Adolf Gottstein (2 November 1857 in Breslau – 3 March 1941) was a German social hygienist and epidemiologist.

He studied in medicine at the universities of Breslau, Strasbourg and Leipzig, obtaining his doctorate with a dissertation on marasmic thrombosis. In 1886, he relocated to Berlin, where he worked at a private medical practice until 1911, spending his free time performing research in the laboratories of pathologist Carl Friedländer (1847–1887), pharmacologist Oskar Liebreich (1839–1908) and bacteriologist Robert Koch (1843–1910). Gottstein was deeply interested in epidemiological and statistical studies, as well as social hygiene issues from a medical standpoint.

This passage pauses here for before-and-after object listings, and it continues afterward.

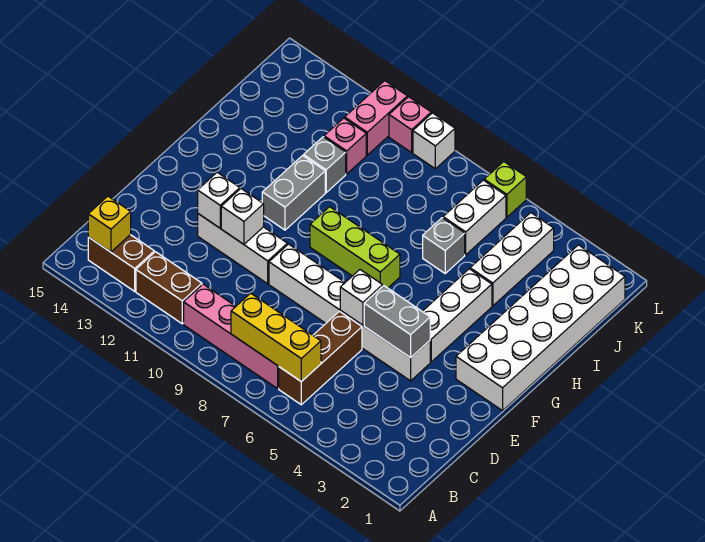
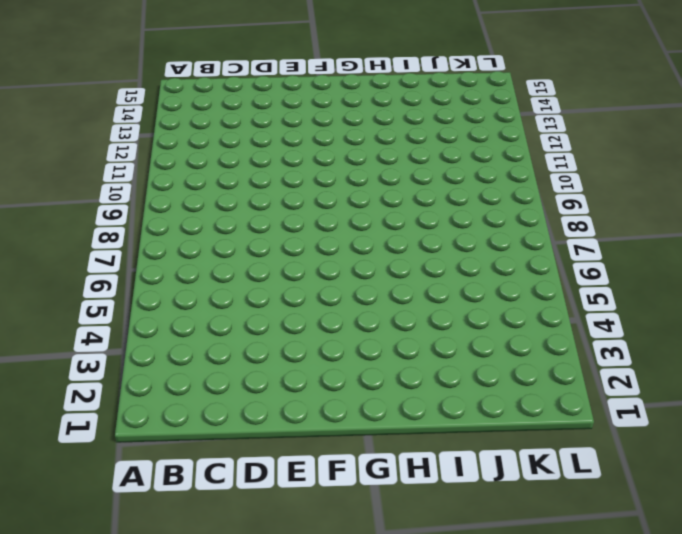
none -> brown 1x3 brick [279,311,362,405]
none -> pink 1x4 brick [184,284,279,389]
none -> brown 1x2 brick [136,252,202,324]

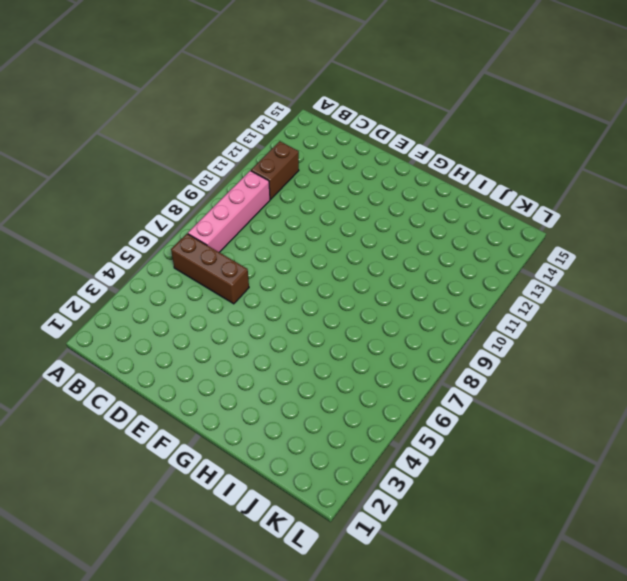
none -> brown 1x2 brick [88,235,154,291]
none -> white 1x6 brick [269,244,430,381]
none -> white 1x3 brick [198,214,287,284]

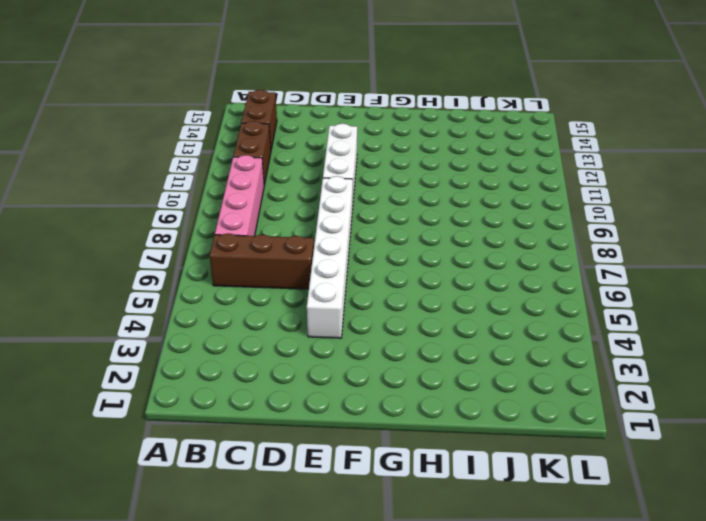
none -> white 2x6 brick [456,245,625,411]
none -> white 1x3 brick [422,269,492,362]
none -> lime 1x3 brick [310,207,400,288]

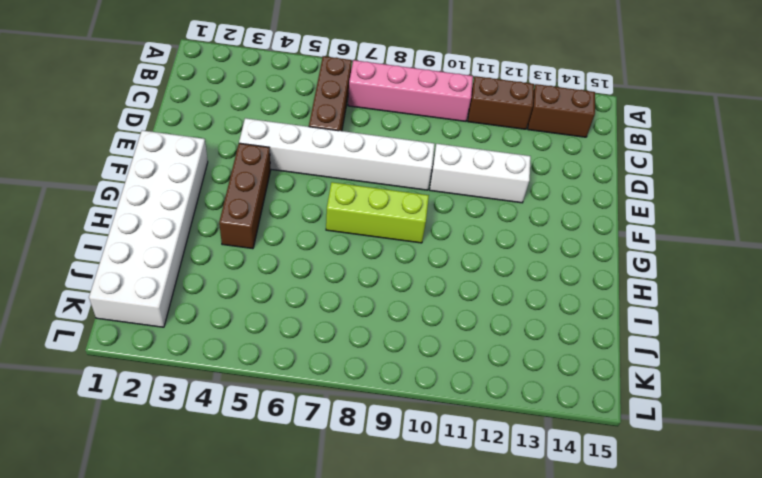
brown 1x3 brick [219,143,271,249] -> white 1x3 brick [422,269,492,362]
none -> grey 1x2 brick [262,156,325,230]
none -> white 1x3 brick [470,213,554,306]
none -> grey 1x1 brick [423,218,465,273]

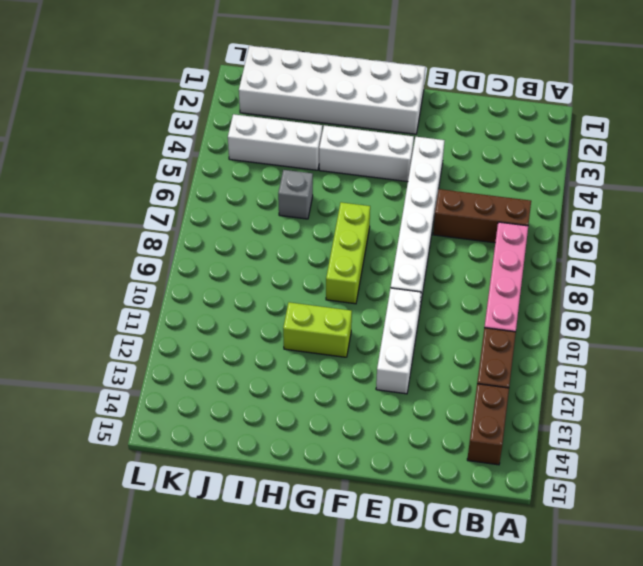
lime 1x2 brick [283,302,352,357] -> grey 1x2 brick [262,156,325,230]
none -> grey 1x1 brick [304,137,346,193]
none -> white 1x2 brick [443,180,506,255]
none -> pink 1x1 brick [324,118,366,174]

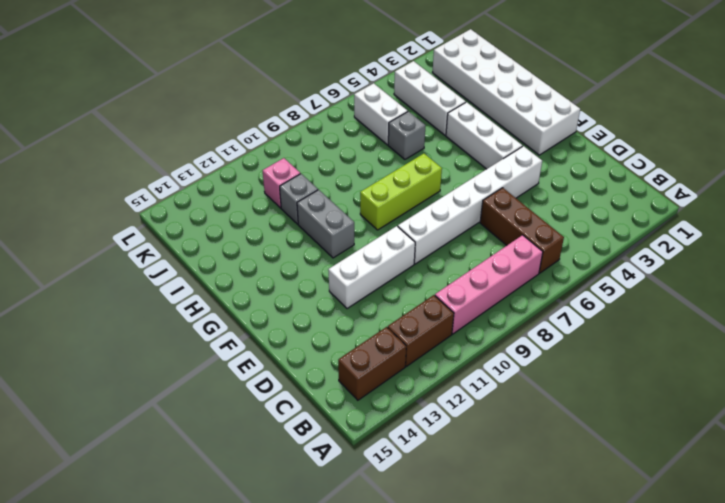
none -> pink 1x2 brick [345,81,407,155]
none -> lime 1x1 brick [484,162,526,217]
none -> white 1x1 brick [413,113,455,169]

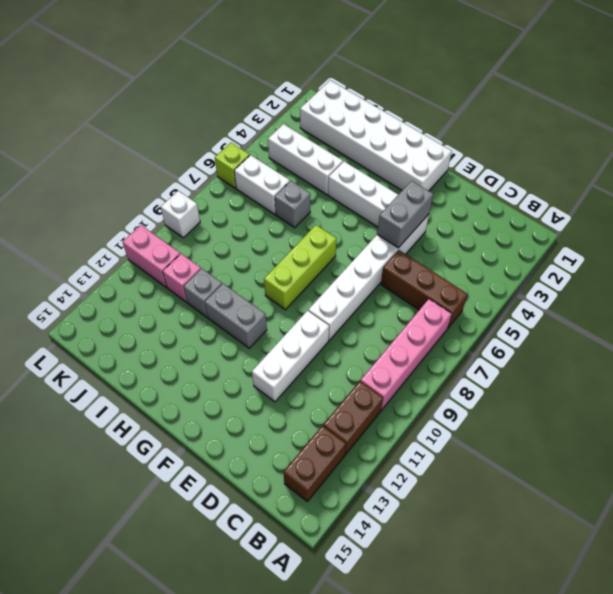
none -> pink 1x1 brick [389,97,431,153]
none -> yellow 1x3 brick [231,293,321,382]
none -> yellow 1x1 brick [88,196,131,252]

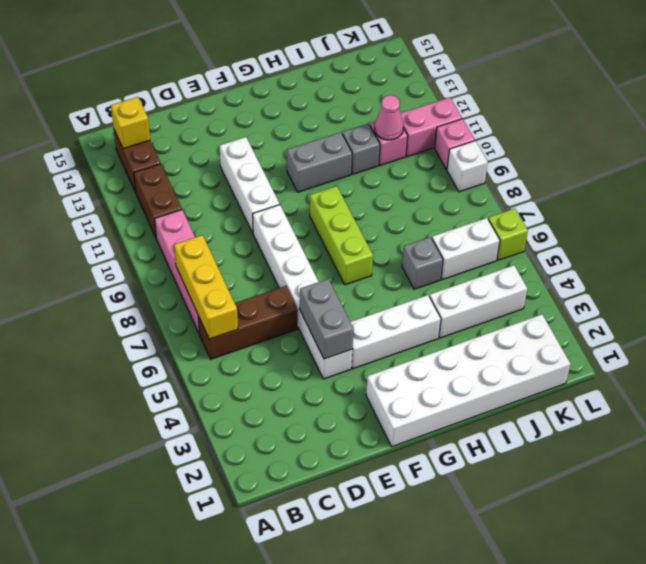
pink 1x1 cone [375,95,403,140] -> none
none -> white 1x1 brick [340,270,383,325]
none -> white 1x1 brick [221,189,264,244]
none -> white 1x1 brick [198,172,240,228]

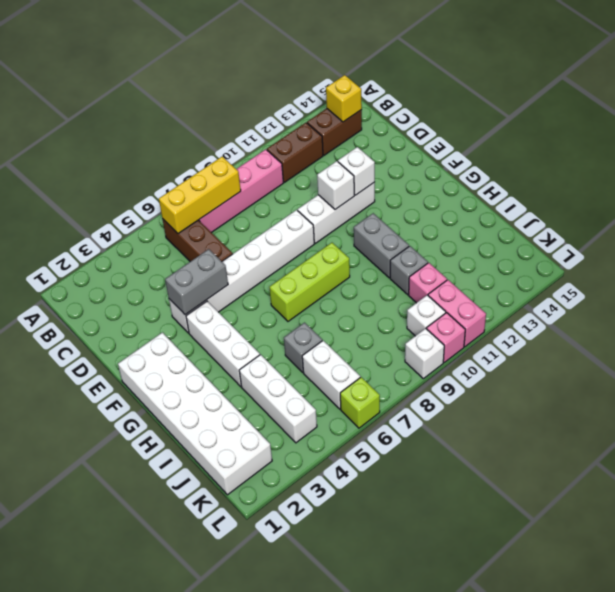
white 1x1 brick [407,295,446,336] -> white 1x1 brick moved to [340,270,383,325]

In 1906 he became a municipal councillor in Berlin-Charlottenburg, followed by an appointment as Stadtmedizinalrat (1911). In 1914 he was Geheimer Sanitätsrat (privy medical councillor), and from 1919 to 1924 served as ministerial director. In this capacity he took a progressive stance in regards to public health, being associated with initiatives that included establishment of the Landesgesundheitsrates (Prussian State Health Council), the Krüppelfürsorgegesetz (welfare act involving the crippled) and the creation of three academies of social hygiene.

== Selected writings ==
- Epidemiologische Studien uber Diphtherie und Scharlach (Epidemiological studies on diphtheria and scarlet fever, 1895
- Allgemeine Epidemiologie (General epidemiology), 1897
- Die Periodizita¨t der Diphtherie und ihre Ursachen. Epidemiologische Untersuchung, 1903
- Die Lehre von den Epidemien (The doctrine of epidemics), 1925
- Handbuch der sozialen Hygiene und Gesundheitsfürsorge, with Arthur Schlossmann (1867–1932) and Ludwig Teleky (1872–1957), 1925-27
- Allgemeine Epidemiologie der Tuberkulose (General epidemiology of tuberculosis), 1931.